Mr. Speaker, it is a great honour to rise today in support of Motion No. 315 by the member for Kings—Hants, in which he quite properly raises the issue of income inequality, a growing inequality in this country and others in the OECD.
This country is blessed to have some very able civil servants, none more able than Mark Carney, the Governor of the Bank of Canada. When he was asked about what he thought about the Occupy Wall Street movement, he did not lapse into bankerspeak. He did not lapse into the mumbo-jumbo that passes for rarefied conversation among bankers and to which very few are admitted as privileged conversationalists. Rather, he said what he thought. He said that the movement actually has a point that there is growing inequality among people, particularly in the U.S.
I do not particularly care to isolate or point to the United States, because what is true there is also true here, but the U.S. operates on a much larger scale than we do. Indeed, the Occupy Wall Street movement pointed to an income inequality that is far more exaggerated there, I would say, than here. Some of the executives on Wall Street have incomes and wealth comparable to the GDPs of small countries, but with a dubious contribution to actual wealth generation. In many instances, it is just moving money around in various circles with no corollary whereby actual wealth is increased.
In Canada we are developing a similar problem. Article after article talks about the difference between Main Street and Bay Street, but both the left and the right of the political spectrum are aware of the problem. I do not often quote David Frum, but he had the issue quite well nailed when he stated:
Equality in itself never can be or should be a conservative goal. But inequality taken to extremes can overwhelm conservative ideals of self-reliance, limited government and national unity. It can delegitimize commerce and business and invite destructive protectionism and overregulation. Inequality, in short, is a conservative issue too.
For those who think that tax cuts or market deregulation are the be-all and end-all both in industrial policy and in addressing the issues of income inequality, I would encourage them to read Mr. Frum's thoughts in his article on this matter. Those, of course, on the Liberal side see social equality as a goal in and of itself. Regardless of where one finds oneself on the political spectrum, if Mark Carney says we have a problem, then we have a problem.
Lack of opportunity leads to a sense of hopelessness and a withdrawal from the basic grease that makes society function. If it can be observed that people do not participate in NGOs, charities or various social functions, et cetera—and that has been observed in the literature—then the core of our social fabric starts to fray.
This, in turn, leads to some forms of anti-social behaviour, not necessarily among those who do not participate; increased criminality, which is a draw on the resources of the state for security; and other forms of cost. In other words, costs go up, cohesion goes down and frustration runs rampant.
The policy-thinkers on both left and right recognize the importance of designing policies that respond to these issues.
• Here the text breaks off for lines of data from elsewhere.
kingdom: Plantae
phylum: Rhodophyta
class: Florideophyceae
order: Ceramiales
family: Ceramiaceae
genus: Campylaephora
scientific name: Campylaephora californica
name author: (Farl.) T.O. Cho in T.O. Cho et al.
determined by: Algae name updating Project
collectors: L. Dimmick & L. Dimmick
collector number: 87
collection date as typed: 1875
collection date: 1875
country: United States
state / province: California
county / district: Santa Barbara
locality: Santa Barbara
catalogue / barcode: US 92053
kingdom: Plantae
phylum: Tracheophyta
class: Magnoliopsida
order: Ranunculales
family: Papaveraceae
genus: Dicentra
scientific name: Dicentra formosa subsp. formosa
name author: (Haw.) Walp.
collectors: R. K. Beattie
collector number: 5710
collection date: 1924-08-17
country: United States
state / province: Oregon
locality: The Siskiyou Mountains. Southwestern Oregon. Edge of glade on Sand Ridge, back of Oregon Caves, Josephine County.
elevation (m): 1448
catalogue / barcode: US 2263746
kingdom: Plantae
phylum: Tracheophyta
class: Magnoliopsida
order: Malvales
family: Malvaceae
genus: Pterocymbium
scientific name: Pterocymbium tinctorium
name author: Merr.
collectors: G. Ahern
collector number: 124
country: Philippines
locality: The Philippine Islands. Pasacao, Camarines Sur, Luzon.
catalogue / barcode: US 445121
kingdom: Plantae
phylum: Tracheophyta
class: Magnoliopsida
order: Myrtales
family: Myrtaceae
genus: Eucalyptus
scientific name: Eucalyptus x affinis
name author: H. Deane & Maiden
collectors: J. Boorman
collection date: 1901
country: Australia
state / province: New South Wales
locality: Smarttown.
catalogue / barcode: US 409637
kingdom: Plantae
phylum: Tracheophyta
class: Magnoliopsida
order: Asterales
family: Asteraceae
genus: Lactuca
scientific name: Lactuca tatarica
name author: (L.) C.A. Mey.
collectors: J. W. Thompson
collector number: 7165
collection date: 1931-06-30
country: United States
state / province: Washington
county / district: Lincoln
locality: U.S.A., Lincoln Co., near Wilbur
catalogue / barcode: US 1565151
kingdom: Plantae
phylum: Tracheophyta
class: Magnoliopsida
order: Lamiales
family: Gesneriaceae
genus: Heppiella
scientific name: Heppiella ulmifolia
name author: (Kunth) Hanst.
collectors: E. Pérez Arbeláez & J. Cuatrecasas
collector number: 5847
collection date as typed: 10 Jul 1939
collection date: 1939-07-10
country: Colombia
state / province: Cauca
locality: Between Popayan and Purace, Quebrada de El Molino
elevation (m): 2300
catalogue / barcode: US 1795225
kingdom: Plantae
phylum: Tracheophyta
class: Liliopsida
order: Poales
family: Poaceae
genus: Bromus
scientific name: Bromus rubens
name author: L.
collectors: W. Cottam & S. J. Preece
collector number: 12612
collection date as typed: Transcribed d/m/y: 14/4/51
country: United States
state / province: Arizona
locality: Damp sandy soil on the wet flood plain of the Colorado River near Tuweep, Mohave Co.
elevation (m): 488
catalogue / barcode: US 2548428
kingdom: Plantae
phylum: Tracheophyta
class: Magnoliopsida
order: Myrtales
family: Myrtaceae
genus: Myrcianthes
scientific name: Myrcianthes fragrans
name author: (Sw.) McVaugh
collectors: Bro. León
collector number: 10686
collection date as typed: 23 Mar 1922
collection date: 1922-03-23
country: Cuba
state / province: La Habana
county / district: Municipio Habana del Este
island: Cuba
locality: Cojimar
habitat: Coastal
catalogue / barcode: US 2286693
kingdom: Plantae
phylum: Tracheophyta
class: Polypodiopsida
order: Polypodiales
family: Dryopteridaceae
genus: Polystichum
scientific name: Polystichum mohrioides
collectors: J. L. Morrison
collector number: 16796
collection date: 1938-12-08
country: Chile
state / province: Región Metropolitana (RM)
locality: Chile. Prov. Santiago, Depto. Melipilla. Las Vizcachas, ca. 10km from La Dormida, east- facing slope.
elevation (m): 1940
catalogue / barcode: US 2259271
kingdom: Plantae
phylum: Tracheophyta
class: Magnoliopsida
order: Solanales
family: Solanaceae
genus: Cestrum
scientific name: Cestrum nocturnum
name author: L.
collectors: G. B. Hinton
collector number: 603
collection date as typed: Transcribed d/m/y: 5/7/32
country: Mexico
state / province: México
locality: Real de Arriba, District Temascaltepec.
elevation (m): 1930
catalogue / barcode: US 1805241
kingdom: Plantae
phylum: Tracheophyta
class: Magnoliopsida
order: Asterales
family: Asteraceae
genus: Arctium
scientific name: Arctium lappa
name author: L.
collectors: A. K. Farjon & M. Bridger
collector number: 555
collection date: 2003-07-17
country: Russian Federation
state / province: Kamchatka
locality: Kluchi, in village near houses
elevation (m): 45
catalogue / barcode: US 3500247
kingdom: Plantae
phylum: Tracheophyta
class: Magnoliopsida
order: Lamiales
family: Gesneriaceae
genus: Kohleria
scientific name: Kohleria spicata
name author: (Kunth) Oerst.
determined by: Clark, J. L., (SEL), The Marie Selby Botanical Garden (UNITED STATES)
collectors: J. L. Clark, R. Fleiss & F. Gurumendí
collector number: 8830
To carry on with my theme of our being blessed with very able civil servants, I will quote the deputy governor of the Bank of Canada, Tiff Macklem:
Markets work better than anything else. They have proven over time to be the best generator of prosperity. But markets need to be guided by sound policy frameworks with clear rules that must be enforced with consistency and transparency. Effective inflation control, combined with well-regulated financial systems, are critical ingredients to sustained economic growth and shared prosperity.
The forces of globalization and technological change that have propelled global growth and driven rising inequality within many countries are not likely to abate. We need to harness these sources of growth while increasing opportunity for all our citizens.
That is not exactly what one would expect from a deputy governor of the Bank of Canada. It is an insight into the fact that not all of the people can hoard the wealth.
I would point to, as well, this month's Atlantic Monthly, which has a discussion about the issues of capital ratios. I know that will put a lot of people to sleep, and my colleague from Kings—Hants is snoring as we speak.
The issue is: In the great recession, what precipitated that? Was it capital ratios or was it incentives? The author argues in the article that we had the wrong incentives, particularly in the United States, but not so much here. However, we had the wrong incentives.
The capital ratios, how much capital we have to keep compared to how much money we are lending, were not all that different from historical norms. However, we had the wrong incentives.
The wrong incentives were essentially greed incentives. People who are brokers have to do the churn because their income is based upon the churn. People who are CEOs have to make that quarterly dividend or they are out the door. The market has a responsibility and so also do governments.
It is not as if the governments, and by that I mean both Liberal and Conservative governments, have been unaware of this issue. I remember when I was in finance, we worked on the working income tax benefit. It was probably one of the most intellectually intriguing but also intellectually challenging issues. I remember sitting around the finance table, trying to grapple with this as we would try to move it into the budget.
I am pleased to see that in fact the momentum of that initiative has gone forward with the current government. The universal child tax benefit was another issue dealt with. Again, it is an attempt to recognize not only the benefit of bringing children into the world and the costs of raising those children but also the social inequality that comes from parenting. The Canadian child tax benefit, as well, is a less subtle way of dealing with that issue.
As I finish, I want to urge all members to support the hon. member for Kings—Hants in his quest or attempt to address issues of income inequality. I think it is a worthy motion. I think it is a thoughtful motion. I think it would be worthwhile to refer it to the finance committee and report it back to this House.